Breeding snakeheads found in Mattawoman Creek, Maryland

During the last week of August, Gary Owen, a Charles County sheriff’s corporal, discovered 167 snakeheads swimming in two puddles off Sharpersville Road near Mattawoman Creek in Maryland. Mattawoman Creek is a tidal tributary of the Potomac River located in Prince George’s and Charles Counties. The sheriff’s corporal was not actually on the look-out for invasive species when he did his unexpected discovery; he was leading a news crew to a location where a homicide victim was found almost 30 years ago.

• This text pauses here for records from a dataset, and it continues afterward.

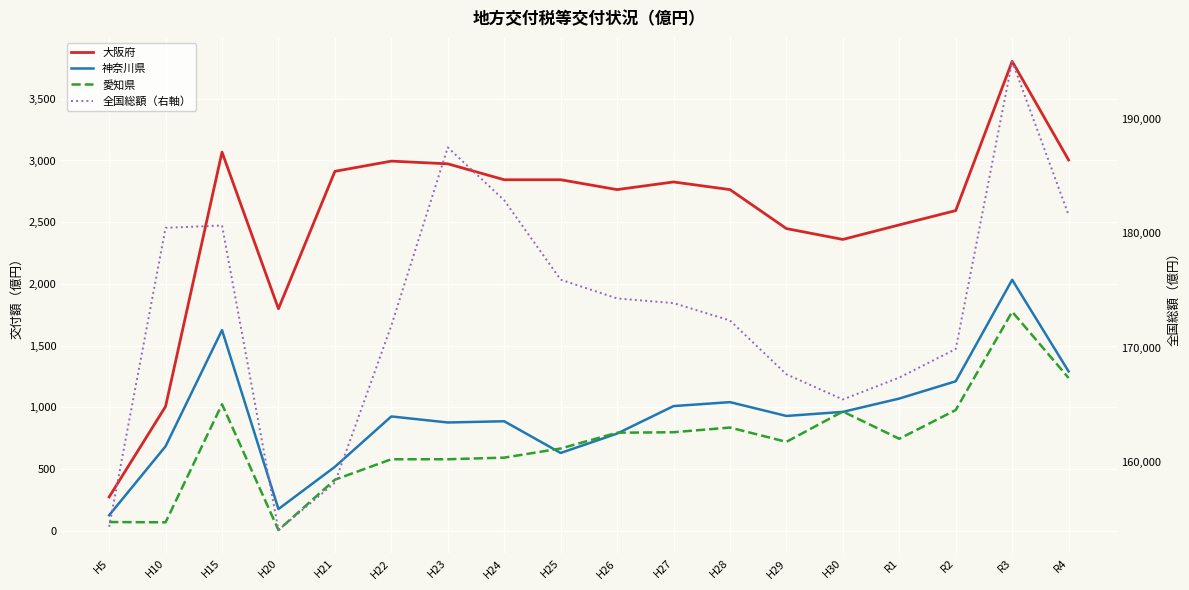

True or false: 神奈川県 and 大阪府 intersect in this chart.

False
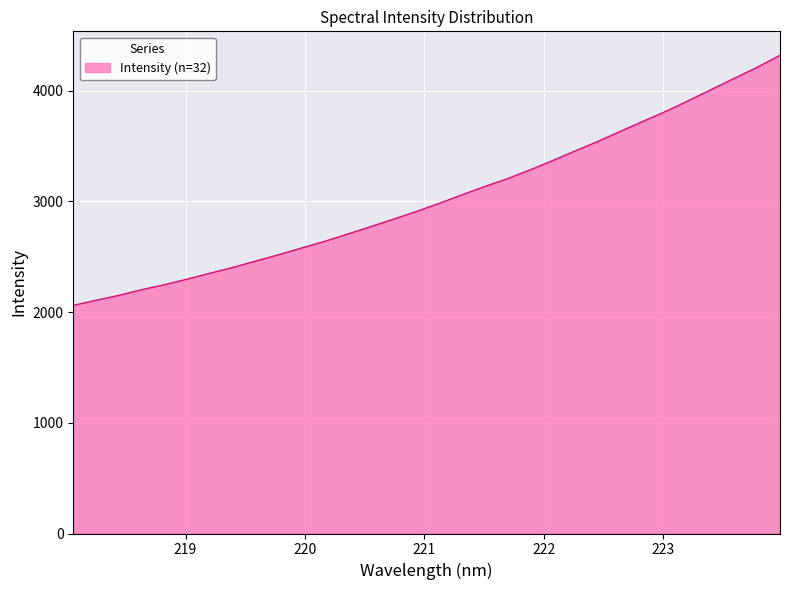

What is the greatest value displayed?

4320.2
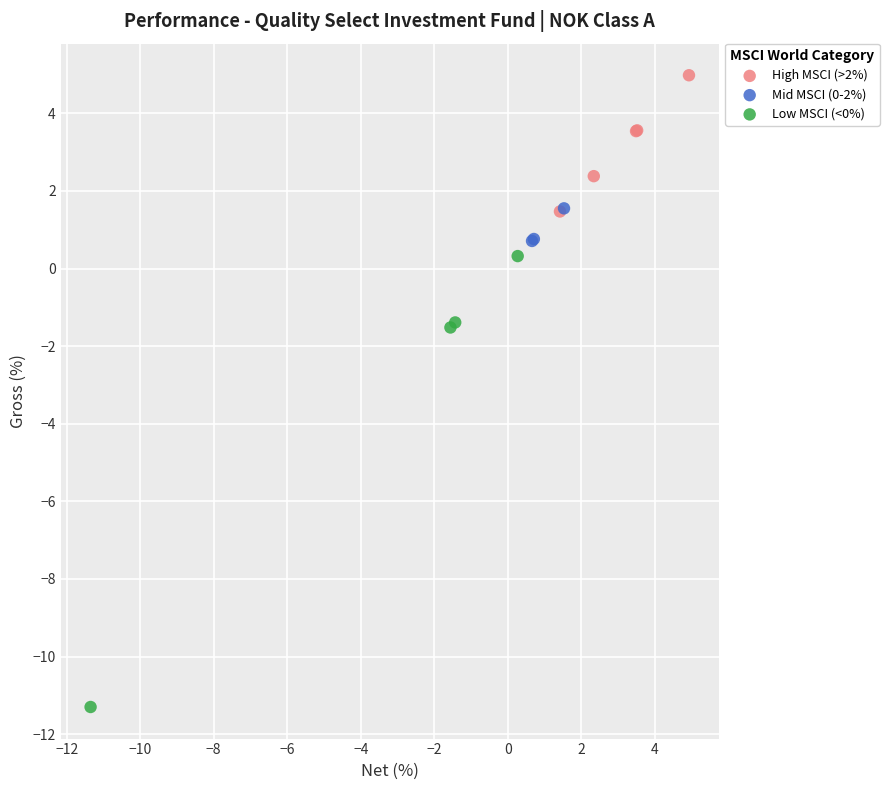

Which series reaches the maximum Y coordinate?

High MSCI (>2%)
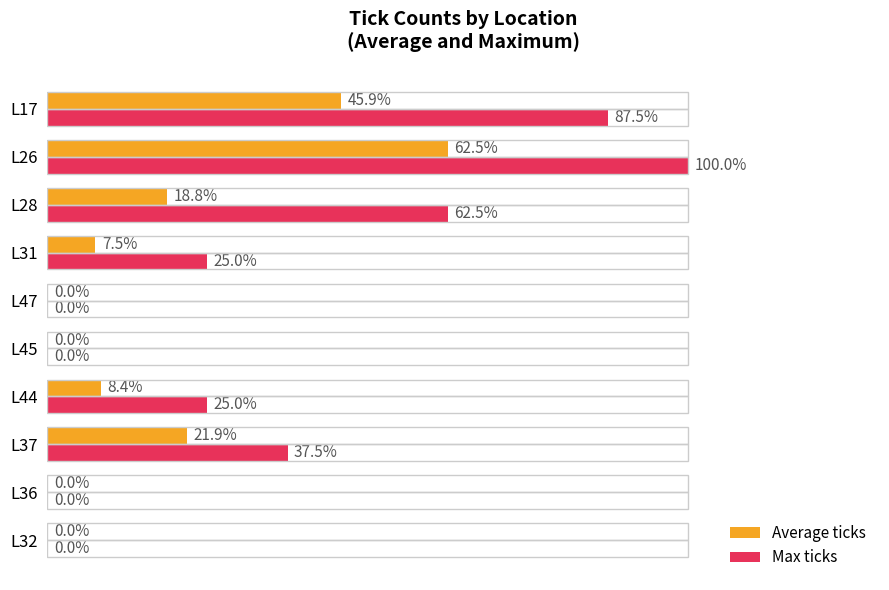

At which category does the chart reach its peak across all series?

L26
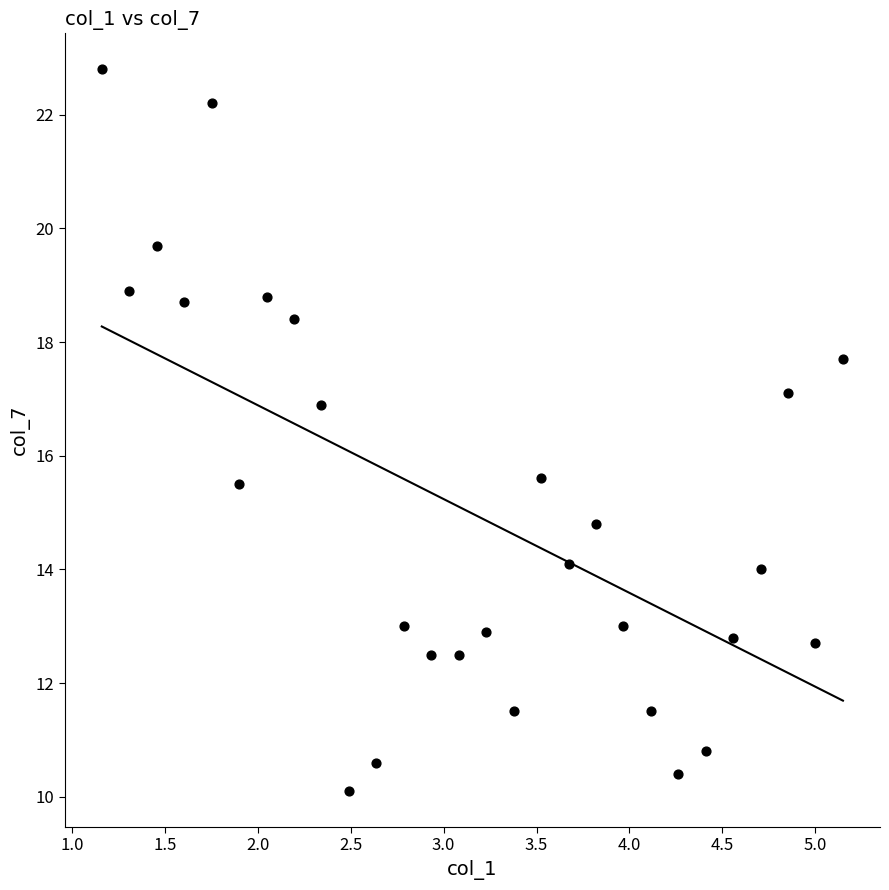

What is the range of Y values (max minus min)?

12.7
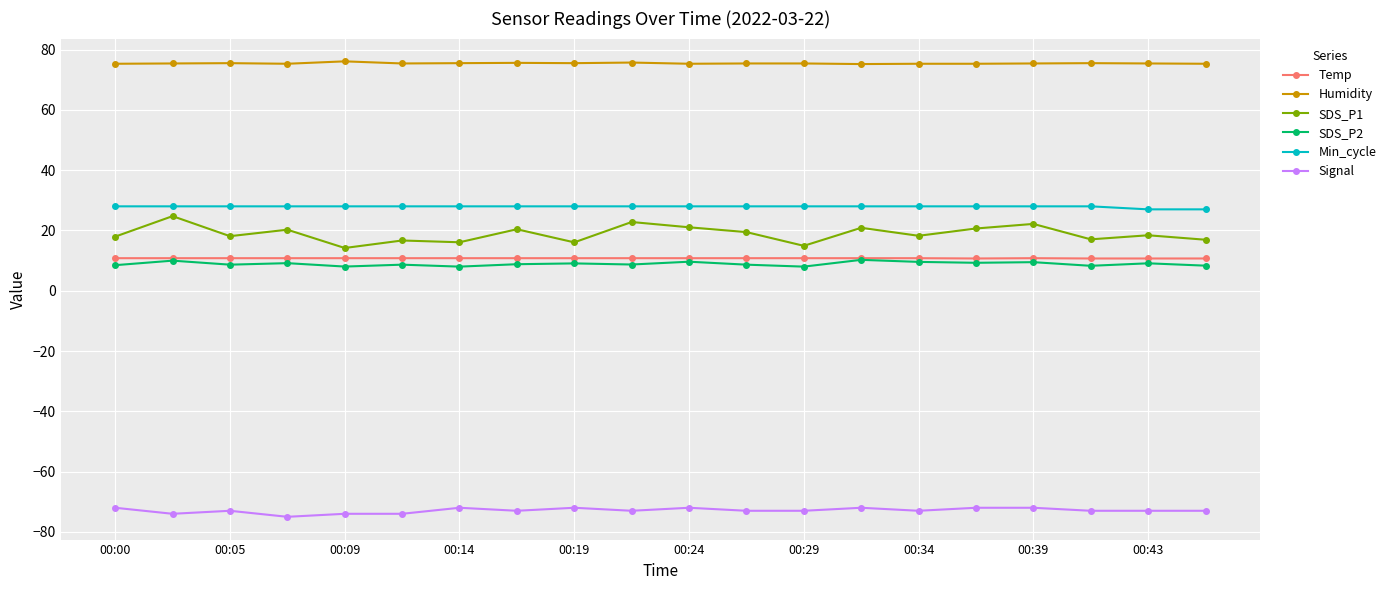

True or false: SDS_P2 and Min_cycle cross at least once.

False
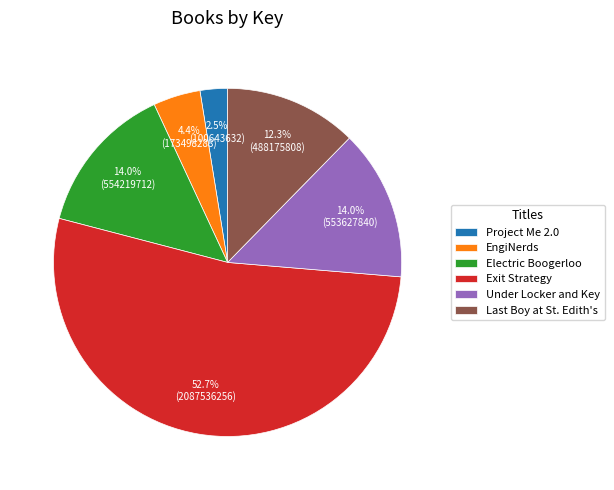

To the nearest percent, what is the combined percentage of Project Me 2.0 and Exit Strategy?

55%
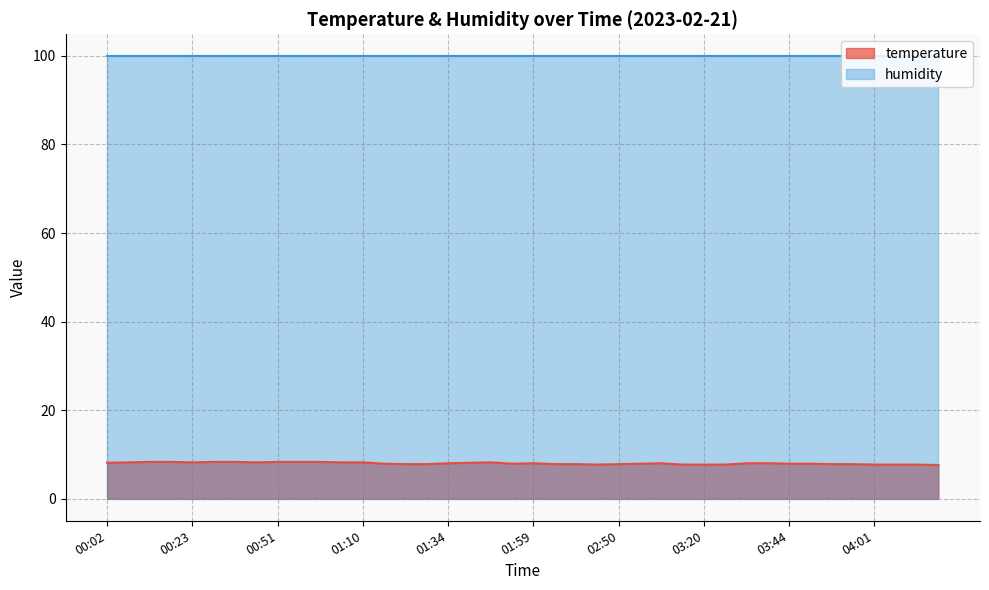

What is the average value?

8.0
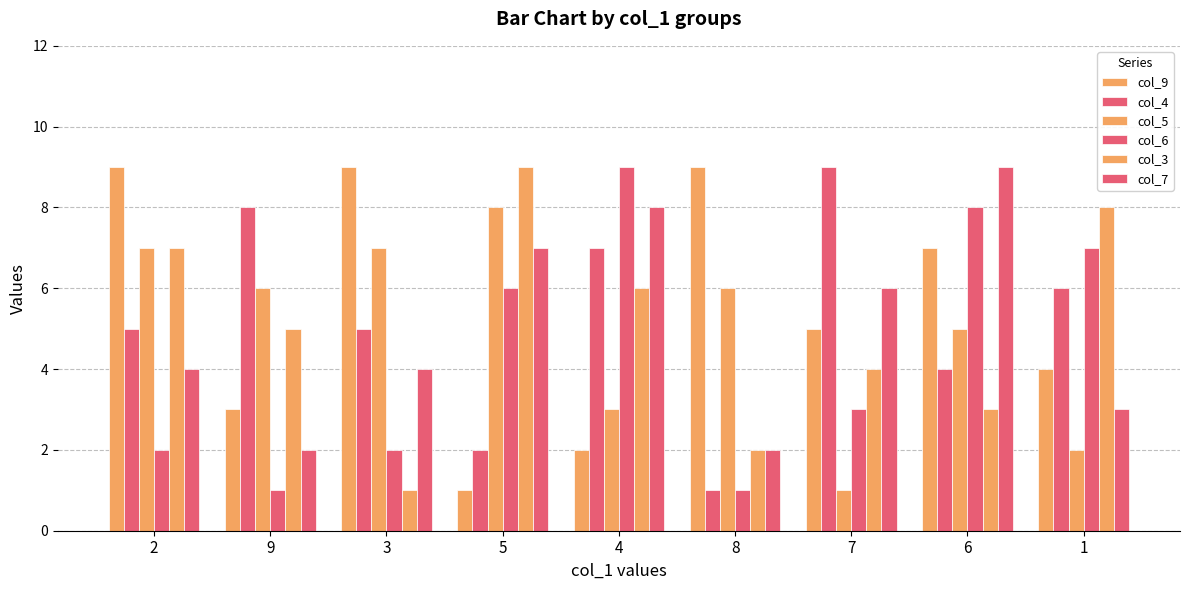

Which series has the largest total across all categories?

col_9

The group of 167 snakeheads, who inhabited two puddles under a tree stump, consisted of two adult fish and 165 youngsters. The two adults were a male and a pregnant female. When the finding was reported to the Maryland Department of Natural Resources, they decided to kill all fishes and take them to their laboratory for further examination.

Mattawoman Creek is considered one of the best creeks for bass fishing on the East Coasts and anglers now worry that snakeheads might cause injury to the bass populations by competing for the same prey or by preying on smaller bass.

Snakeheads are not a natural part of the Maryland fauna; they hail from Africa and South East Asia, and conversationalists fear that these skilled predators could disrupt native ecosystems if there were allowed to establish themselves in the U.S. Snakeheads became the centre of quite a media frenzy when they were discovered in Maryland in 2002 as the first known examples of a breeding population of wild snakeheads in the U.S. You can read more about it in our article “Environmental effects of Snakeheads”. You can see how widespread sakeheads have become in parts of the Potomac river in this video.

Since 2003, it is illegal to import snakeheads to the United States.